A few days ago, I saw a "prompt" noting "SAVED THREADS"...   where did I see that at... I can't find it today....


----------



## SmokinAl (Feb 25, 2018)

Honestly Dave, I didn't even know you could save threads. I would love to have that feature. The only way I know is to bookmark them.
Al


----------



## indaswamp (Feb 25, 2018)

So where is the bookmark feature on the new site?


----------



## SmokinAl (Feb 25, 2018)

I made a bookmark folder "SMF" in Chrome & when I bookmark a thread here I send it there.
Al


----------



## indaswamp (Feb 25, 2018)

What I'm asking Al is where on SMF do you bookmark a thread?


----------



## daveomak (Feb 25, 2018)

I screwed up...  I thought I saw where (Drafts) threads you were working on were saved, until you could finish typing and adding pictures....

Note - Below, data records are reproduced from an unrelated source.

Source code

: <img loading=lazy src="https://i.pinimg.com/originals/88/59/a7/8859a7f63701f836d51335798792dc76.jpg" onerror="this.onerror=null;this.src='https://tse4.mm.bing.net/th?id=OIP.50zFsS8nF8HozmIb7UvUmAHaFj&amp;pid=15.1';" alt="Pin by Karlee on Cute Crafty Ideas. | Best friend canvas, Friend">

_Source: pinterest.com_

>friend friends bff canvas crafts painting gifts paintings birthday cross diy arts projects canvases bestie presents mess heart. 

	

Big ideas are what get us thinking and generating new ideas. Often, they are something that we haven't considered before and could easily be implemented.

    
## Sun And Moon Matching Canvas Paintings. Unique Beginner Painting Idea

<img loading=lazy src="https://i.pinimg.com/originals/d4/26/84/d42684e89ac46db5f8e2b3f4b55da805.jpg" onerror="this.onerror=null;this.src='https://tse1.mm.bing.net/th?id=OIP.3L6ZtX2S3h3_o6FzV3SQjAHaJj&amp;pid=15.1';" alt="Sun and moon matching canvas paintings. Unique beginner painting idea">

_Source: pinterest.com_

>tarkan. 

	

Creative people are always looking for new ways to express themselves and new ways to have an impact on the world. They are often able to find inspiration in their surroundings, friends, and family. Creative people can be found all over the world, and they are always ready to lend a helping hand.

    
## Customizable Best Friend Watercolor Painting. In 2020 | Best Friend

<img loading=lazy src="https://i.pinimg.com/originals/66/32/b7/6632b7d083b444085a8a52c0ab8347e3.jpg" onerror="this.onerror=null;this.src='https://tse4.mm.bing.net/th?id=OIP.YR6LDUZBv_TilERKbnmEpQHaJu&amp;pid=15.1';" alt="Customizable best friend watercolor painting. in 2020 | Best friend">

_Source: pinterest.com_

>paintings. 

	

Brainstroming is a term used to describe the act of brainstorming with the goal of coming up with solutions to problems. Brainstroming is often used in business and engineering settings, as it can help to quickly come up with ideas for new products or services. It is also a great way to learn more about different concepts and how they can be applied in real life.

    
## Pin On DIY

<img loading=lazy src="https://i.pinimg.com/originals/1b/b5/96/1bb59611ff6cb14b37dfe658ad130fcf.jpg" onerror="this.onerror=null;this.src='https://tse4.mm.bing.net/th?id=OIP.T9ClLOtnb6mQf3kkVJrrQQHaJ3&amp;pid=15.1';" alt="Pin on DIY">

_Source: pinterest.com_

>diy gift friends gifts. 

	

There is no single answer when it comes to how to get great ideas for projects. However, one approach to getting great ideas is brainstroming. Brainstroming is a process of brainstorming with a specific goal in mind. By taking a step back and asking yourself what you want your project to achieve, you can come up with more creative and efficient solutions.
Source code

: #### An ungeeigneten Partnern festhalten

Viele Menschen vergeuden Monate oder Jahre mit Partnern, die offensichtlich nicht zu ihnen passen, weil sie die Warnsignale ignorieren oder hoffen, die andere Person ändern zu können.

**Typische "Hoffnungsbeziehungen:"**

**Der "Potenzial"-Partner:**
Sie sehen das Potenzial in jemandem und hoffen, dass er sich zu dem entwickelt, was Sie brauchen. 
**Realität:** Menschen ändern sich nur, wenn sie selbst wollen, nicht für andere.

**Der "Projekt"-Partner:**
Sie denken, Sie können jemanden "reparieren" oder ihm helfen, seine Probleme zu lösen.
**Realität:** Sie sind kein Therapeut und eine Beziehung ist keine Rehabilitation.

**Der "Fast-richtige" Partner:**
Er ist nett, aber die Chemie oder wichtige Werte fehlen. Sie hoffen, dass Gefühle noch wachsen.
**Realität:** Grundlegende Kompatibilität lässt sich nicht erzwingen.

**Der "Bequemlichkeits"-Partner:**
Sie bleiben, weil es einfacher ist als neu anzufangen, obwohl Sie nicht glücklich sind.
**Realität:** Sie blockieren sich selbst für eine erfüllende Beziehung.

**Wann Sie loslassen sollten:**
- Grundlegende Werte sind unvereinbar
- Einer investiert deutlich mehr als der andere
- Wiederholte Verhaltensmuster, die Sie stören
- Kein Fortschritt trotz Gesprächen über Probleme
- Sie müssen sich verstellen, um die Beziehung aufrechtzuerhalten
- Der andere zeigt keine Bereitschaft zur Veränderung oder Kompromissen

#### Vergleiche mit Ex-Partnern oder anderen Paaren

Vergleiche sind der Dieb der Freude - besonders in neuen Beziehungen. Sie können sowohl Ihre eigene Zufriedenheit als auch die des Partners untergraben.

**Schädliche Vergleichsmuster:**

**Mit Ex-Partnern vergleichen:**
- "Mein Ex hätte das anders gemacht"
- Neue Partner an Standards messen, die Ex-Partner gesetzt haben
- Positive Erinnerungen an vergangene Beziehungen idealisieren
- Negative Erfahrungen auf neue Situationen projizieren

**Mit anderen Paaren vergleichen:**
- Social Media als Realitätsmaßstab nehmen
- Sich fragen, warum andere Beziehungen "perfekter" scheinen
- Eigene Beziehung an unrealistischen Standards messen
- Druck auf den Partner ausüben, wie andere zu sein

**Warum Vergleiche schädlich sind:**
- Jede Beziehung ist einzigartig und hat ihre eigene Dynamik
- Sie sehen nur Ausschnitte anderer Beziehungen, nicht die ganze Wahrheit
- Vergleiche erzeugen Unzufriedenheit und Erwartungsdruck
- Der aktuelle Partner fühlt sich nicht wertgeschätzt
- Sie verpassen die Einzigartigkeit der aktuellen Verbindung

How in the H#LL can you forget a word like DRAFT ...  That was a swear word back in the 60's...


----------



## indaswamp (Feb 25, 2018)

HAHAHA!!!


----------



## handymanstan (Feb 25, 2018)

Dave I think you need to go to the post you started your draft.  Then go to the reply box and click the disk next to the camera.  

Stan


----------



## daveomak (Feb 25, 2018)

That's it !!!!!   that's where I saw it....  Thanks very much....


----------



## SmokinAl (Feb 26, 2018)

But is there a way to bookmark someone else's thread on here without bookmarking it on Chrome?
Al


----------



## TulsaJeff (Feb 28, 2018)

SmokinAl said:


> But is there a way to bookmark someone else's thread on here without bookmarking it on Chrome?
> Al


I don't know of anything built in that allows for this other than just watching the thread or following the OP, Al


----------



## SmokinAl (Mar 1, 2018)

OK thanks Jeff, I have a folder in Chrome for the threads i have bookmarked, so that works for me.
Al


----------